:: Data listing ::

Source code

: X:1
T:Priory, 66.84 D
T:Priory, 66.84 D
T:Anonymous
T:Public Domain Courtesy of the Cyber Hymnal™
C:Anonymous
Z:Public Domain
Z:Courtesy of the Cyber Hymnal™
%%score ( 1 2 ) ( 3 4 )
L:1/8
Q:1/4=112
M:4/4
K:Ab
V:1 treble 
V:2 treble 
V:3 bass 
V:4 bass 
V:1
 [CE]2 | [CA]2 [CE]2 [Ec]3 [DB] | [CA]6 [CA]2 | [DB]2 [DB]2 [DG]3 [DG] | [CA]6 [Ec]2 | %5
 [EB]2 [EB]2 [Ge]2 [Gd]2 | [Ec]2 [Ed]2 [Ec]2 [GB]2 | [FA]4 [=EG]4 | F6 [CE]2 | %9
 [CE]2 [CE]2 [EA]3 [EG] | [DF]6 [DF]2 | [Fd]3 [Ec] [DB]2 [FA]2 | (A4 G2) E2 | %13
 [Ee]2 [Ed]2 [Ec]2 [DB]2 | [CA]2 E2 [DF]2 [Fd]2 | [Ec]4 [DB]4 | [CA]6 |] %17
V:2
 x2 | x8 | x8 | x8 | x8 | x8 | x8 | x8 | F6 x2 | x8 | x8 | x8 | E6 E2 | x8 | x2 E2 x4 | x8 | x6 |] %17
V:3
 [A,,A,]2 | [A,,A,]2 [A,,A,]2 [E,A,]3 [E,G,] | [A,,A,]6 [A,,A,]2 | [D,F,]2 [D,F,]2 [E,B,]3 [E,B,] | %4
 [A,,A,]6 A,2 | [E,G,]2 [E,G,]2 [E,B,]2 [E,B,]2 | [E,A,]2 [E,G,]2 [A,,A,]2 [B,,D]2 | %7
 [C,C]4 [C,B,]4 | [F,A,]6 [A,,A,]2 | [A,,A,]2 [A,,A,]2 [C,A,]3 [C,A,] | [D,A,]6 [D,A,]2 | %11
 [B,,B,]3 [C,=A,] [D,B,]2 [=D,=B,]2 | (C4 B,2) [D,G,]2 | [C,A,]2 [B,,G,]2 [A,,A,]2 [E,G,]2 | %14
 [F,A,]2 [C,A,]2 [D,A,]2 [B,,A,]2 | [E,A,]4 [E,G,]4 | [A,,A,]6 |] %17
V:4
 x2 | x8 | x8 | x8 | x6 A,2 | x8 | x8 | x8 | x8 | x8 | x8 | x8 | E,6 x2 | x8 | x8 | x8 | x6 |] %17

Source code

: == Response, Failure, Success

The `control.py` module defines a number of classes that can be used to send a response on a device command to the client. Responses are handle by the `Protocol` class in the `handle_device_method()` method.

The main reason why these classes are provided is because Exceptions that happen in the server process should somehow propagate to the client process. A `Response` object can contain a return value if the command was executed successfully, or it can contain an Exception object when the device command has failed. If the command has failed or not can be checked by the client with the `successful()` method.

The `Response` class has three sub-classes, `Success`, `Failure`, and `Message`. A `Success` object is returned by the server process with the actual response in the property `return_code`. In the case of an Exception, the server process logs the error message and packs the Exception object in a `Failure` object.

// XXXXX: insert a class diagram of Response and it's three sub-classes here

:: Action item ::
Reproduce the listing above exactly, in its entirety.

:: Solved problem ::
Source code

: X:1
T:Priory, 66.84 D
T:Priory, 66.84 D
T:Anonymous
T:Public Domain Courtesy of the Cyber Hymnal™
C:Anonymous
Z:Public Domain
Z:Courtesy of the Cyber Hymnal™
%%score ( 1 2 ) ( 3 4 )
L:1/8
Q:1/4=112
M:4/4
K:Ab
V:1 treble 
V:2 treble 
V:3 bass 
V:4 bass 
V:1
 [CE]2 | [CA]2 [CE]2 [Ec]3 [DB] | [CA]6 [CA]2 | [DB]2 [DB]2 [DG]3 [DG] | [CA]6 [Ec]2 | %5
 [EB]2 [EB]2 [Ge]2 [Gd]2 | [Ec]2 [Ed]2 [Ec]2 [GB]2 | [FA]4 [=EG]4 | F6 [CE]2 | %9
 [CE]2 [CE]2 [EA]3 [EG] | [DF]6 [DF]2 | [Fd]3 [Ec] [DB]2 [FA]2 | (A4 G2) E2 | %13
 [Ee]2 [Ed]2 [Ec]2 [DB]2 | [CA]2 E2 [DF]2 [Fd]2 | [Ec]4 [DB]4 | [CA]6 |] %17
V:2
 x2 | x8 | x8 | x8 | x8 | x8 | x8 | x8 | F6 x2 | x8 | x8 | x8 | E6 E2 | x8 | x2 E2 x4 | x8 | x6 |] %17
V:3
 [A,,A,]2 | [A,,A,]2 [A,,A,]2 [E,A,]3 [E,G,] | [A,,A,]6 [A,,A,]2 | [D,F,]2 [D,F,]2 [E,B,]3 [E,B,] | %4
 [A,,A,]6 A,2 | [E,G,]2 [E,G,]2 [E,B,]2 [E,B,]2 | [E,A,]2 [E,G,]2 [A,,A,]2 [B,,D]2 | %7
 [C,C]4 [C,B,]4 | [F,A,]6 [A,,A,]2 | [A,,A,]2 [A,,A,]2 [C,A,]3 [C,A,] | [D,A,]6 [D,A,]2 | %11
 [B,,B,]3 [C,=A,] [D,B,]2 [=D,=B,]2 | (C4 B,2) [D,G,]2 | [C,A,]2 [B,,G,]2 [A,,A,]2 [E,G,]2 | %14
 [F,A,]2 [C,A,]2 [D,A,]2 [B,,A,]2 | [E,A,]4 [E,G,]4 | [A,,A,]6 |] %17
V:4
 x2 | x8 | x8 | x8 | x6 A,2 | x8 | x8 | x8 | x8 | x8 | x8 | x8 | E,6 x2 | x8 | x8 | x8 | x6 |] %17

Source code

: == Response, Failure, Success

The `control.py` module defines a number of classes that can be used to send a response on a device command to the client. Responses are handle by the `Protocol` class in the `handle_device_method()` method.

The main reason why these classes are provided is because Exceptions that happen in the server process should somehow propagate to the client process. A `Response` object can contain a return value if the command was executed successfully, or it can contain an Exception object when the device command has failed. If the command has failed or not can be checked by the client with the `successful()` method.

The `Response` class has three sub-classes, `Success`, `Failure`, and `Message`. A `Success` object is returned by the server process with the actual response in the property `return_code`. In the case of an Exception, the server process logs the error message and packs the Exception object in a `Failure` object.

// XXXXX: insert a class diagram of Response and it's three sub-classes here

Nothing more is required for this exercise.